DLL can be created using MinGW+MSYS with the make libzstd command. This command creates dll\libzstd.dll and the import library dll\libzstd.lib. The import library is only required with Visual C++. The header file zstd.h and the dynamic library dll\libzstd.dll are required to compile a project using gcc/MinGW. The dynamic library has to be added to linking options. It means that if a project that uses ZSTD consists of a single test-dll.c file it should be linked with dll\libzstd.dll. For example:

    gcc $(CFLAGS) -Iinclude/ test-dll.c -o test-dll dll\libzstd.dll

The compiled executable will require ZSTD DLL which is available at dll\libzstd.dll.

Advanced Build options

The build system requires a hash function in order to separate object files created with different compilation flags. By default, it tries to use md5sum or equivalent. The hash function can be manually switched by setting the HASH variable. For example : make HASH=xxhsum The hash function needs to generate at least 64-bit using hexadecimal format. When no hash function is found, the Makefile just generates all object files into the same default directory, irrespective of compilation flags. This functionality only matters if libzstd is compiled multiple times with different build flags.

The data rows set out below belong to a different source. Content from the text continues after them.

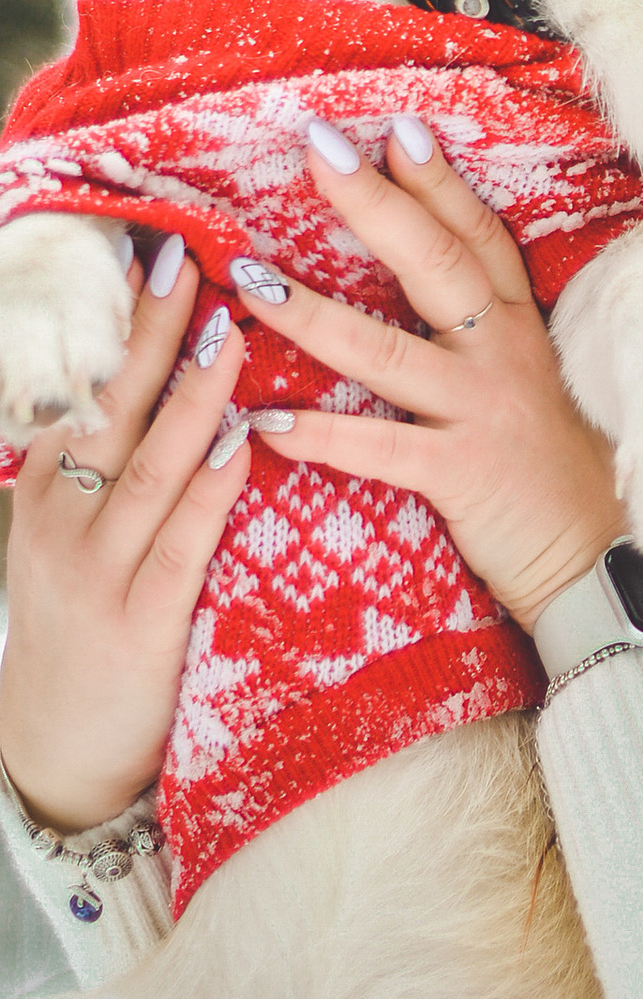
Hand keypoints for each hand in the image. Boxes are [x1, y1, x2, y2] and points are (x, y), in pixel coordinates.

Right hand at [0, 241, 246, 830]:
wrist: (58, 748)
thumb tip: (171, 364)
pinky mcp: (137, 623)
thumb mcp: (78, 527)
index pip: (84, 383)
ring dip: (190, 394)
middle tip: (190, 258)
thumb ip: (116, 455)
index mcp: (45, 483)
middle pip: (108, 407)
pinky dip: (211, 486)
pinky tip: (242, 440)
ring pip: (147, 466)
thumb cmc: (89, 617)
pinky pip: (181, 540)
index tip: (157, 249)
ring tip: (231, 329)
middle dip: (149, 331)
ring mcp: (93, 570)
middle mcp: (58, 517)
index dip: (120, 318)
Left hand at [238, 121, 622, 634]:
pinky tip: (267, 421)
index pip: (480, 236)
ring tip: (252, 280)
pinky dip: (324, 435)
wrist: (606, 562)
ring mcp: (485, 411)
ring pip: (390, 350)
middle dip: (374, 204)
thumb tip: (426, 290)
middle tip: (318, 151)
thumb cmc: (563, 473)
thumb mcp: (537, 385)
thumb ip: (487, 337)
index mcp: (522, 328)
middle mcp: (505, 356)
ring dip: (315, 314)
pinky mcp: (464, 473)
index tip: (396, 128)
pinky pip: (383, 449)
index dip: (439, 181)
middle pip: (436, 263)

The build directory, where object files are stored can also be manually controlled using variable BUILD_DIR, for example make BUILD_DIR=objectDir/v1. In which case, the hash function doesn't matter.

Deprecated API

Obsolete API on their way out are stored in directory lib/deprecated. At this stage, it contains older streaming prototypes, in lib/deprecated/zbuff.h. These prototypes will be removed in some future version. Consider migrating code towards supported streaming API exposed in zstd.h.

Miscellaneous

The other files are not source code. There are :

  • BUCK : support for buck build system (https://buckbuild.com/)
  • Makefile : make script to build and install zstd library (static and dynamic)
  • README.md : this file
  • dll/ : resources directory for Windows compilation
  • libzstd.pc.in : script for pkg-config (used in make install)